<<<<
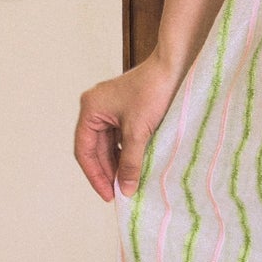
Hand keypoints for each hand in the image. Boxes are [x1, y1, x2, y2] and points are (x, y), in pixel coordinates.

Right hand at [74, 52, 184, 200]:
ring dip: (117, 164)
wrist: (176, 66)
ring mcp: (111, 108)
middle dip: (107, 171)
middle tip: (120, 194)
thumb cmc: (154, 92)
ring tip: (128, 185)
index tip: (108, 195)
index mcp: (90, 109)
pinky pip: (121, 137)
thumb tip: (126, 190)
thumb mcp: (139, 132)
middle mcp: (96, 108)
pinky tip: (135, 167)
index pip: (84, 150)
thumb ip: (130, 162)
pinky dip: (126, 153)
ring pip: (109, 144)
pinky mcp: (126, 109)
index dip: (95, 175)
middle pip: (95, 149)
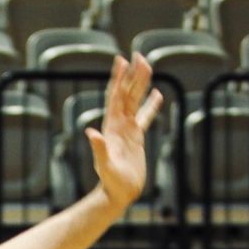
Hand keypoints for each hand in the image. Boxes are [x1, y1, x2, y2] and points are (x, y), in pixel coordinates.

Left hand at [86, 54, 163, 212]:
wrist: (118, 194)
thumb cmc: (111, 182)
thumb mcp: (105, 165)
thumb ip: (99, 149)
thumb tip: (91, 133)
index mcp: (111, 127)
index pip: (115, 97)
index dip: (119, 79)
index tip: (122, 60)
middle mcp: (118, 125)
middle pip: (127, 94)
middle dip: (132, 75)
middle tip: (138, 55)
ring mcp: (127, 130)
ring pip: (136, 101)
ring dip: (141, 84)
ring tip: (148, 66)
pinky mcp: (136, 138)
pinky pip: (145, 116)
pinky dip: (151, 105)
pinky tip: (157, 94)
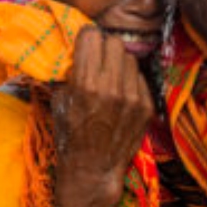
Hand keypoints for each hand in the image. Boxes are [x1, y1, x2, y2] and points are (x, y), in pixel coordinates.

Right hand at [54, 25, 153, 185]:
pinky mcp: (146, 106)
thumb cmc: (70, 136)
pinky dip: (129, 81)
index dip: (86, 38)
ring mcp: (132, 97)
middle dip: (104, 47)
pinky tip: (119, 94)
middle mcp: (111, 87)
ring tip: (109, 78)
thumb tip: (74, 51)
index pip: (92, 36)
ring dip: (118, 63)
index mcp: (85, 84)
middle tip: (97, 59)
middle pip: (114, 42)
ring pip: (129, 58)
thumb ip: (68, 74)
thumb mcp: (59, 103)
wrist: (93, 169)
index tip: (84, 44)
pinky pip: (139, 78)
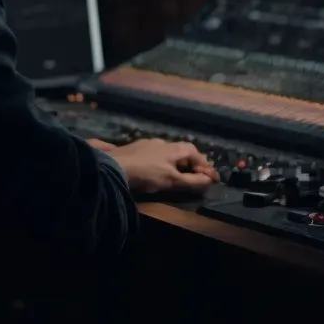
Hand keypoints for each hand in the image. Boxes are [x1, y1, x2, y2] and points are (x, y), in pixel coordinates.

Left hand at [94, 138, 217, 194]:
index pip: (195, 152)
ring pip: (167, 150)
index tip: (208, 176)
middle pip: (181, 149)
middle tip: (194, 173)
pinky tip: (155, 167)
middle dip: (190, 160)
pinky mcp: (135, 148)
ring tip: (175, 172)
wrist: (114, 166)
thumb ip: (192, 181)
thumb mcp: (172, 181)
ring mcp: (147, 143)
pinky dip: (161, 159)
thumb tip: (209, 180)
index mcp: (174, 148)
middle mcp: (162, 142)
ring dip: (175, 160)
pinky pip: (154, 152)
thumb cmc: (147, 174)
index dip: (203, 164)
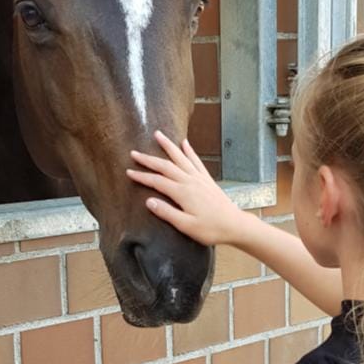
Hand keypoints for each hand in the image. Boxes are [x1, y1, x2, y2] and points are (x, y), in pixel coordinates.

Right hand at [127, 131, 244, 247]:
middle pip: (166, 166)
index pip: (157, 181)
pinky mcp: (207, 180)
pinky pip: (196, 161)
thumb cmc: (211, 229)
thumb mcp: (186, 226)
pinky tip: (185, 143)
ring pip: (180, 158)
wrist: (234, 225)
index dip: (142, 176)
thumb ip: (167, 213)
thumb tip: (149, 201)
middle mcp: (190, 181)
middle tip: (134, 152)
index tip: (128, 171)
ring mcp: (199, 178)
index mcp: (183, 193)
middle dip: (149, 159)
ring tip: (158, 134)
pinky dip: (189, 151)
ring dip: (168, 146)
>>>>
<<<<
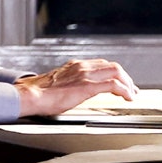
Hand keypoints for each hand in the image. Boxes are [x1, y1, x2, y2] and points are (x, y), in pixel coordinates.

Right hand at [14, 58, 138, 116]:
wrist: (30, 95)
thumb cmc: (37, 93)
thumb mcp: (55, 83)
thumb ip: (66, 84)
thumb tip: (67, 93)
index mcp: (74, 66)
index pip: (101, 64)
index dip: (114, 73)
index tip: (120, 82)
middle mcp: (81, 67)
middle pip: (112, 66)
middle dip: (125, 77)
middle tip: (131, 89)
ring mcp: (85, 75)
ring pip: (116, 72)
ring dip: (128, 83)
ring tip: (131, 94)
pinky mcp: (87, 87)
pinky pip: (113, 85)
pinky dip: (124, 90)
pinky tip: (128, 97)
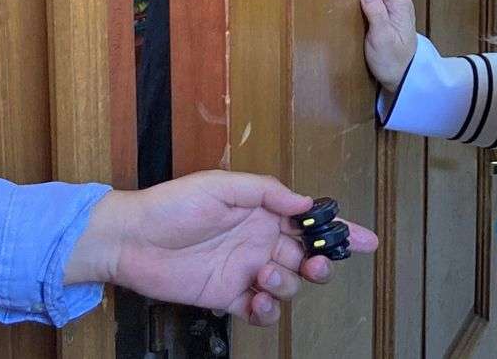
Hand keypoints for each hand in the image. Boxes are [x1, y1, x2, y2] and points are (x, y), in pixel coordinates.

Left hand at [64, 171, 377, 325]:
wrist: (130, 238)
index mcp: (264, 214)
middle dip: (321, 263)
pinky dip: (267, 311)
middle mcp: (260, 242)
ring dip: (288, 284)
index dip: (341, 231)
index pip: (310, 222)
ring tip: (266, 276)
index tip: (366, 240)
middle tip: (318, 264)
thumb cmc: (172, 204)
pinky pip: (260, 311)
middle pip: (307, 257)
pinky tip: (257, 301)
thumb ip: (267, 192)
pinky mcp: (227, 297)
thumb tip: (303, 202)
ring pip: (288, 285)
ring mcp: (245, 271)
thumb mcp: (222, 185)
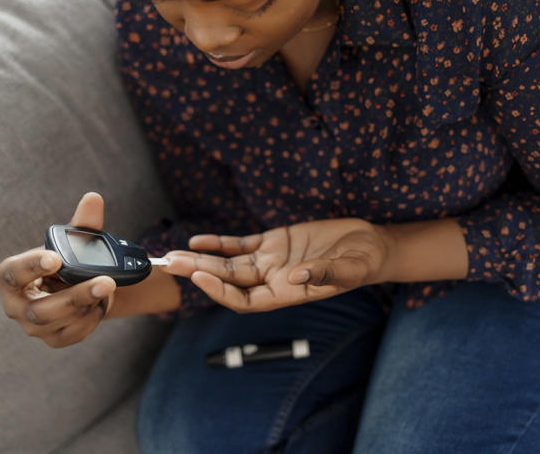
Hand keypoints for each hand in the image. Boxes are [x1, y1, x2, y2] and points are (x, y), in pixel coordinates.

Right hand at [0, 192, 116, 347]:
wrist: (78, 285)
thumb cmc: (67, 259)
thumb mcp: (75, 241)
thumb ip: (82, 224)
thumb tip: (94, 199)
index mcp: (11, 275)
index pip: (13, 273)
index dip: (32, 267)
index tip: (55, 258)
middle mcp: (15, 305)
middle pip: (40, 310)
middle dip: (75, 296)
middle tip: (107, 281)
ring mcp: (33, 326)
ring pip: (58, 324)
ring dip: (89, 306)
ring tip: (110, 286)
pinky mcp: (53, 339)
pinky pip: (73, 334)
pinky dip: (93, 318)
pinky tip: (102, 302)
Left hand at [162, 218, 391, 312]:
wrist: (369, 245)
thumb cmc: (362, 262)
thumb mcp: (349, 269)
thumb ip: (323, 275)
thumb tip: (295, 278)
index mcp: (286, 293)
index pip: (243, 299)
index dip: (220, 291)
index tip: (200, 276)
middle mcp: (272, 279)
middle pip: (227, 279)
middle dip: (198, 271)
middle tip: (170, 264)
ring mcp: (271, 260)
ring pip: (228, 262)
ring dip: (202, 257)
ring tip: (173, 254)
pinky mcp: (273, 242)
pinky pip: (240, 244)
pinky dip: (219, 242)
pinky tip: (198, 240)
>>>>
<<<<
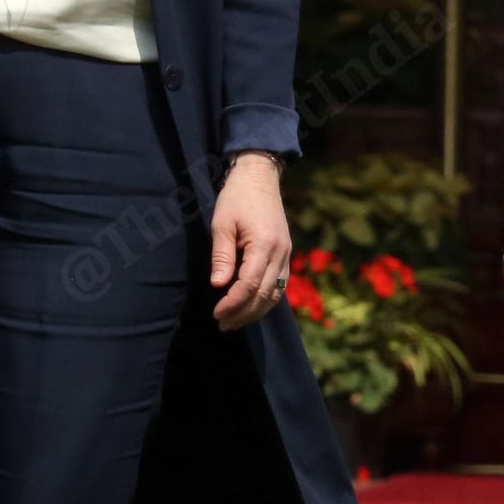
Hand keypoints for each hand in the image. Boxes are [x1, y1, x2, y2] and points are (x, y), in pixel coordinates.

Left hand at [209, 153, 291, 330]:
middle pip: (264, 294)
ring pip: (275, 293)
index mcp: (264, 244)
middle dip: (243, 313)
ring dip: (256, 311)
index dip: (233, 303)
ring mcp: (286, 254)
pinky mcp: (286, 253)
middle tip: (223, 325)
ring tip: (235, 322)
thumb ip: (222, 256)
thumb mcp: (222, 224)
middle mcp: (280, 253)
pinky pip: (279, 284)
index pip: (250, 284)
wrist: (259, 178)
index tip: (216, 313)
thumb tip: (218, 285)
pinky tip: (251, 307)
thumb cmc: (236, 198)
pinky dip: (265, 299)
>>>>
**Task instructions**
Go line by line through the records and copy those that contain the word "Right".

**Exercise result**
Right hand at [74, 52, 184, 200]:
Right hand at [54, 25, 153, 185]:
Right hand at [127, 131, 244, 247]:
Right hand at [14, 58, 138, 116]:
Right hand at [0, 192, 116, 347]:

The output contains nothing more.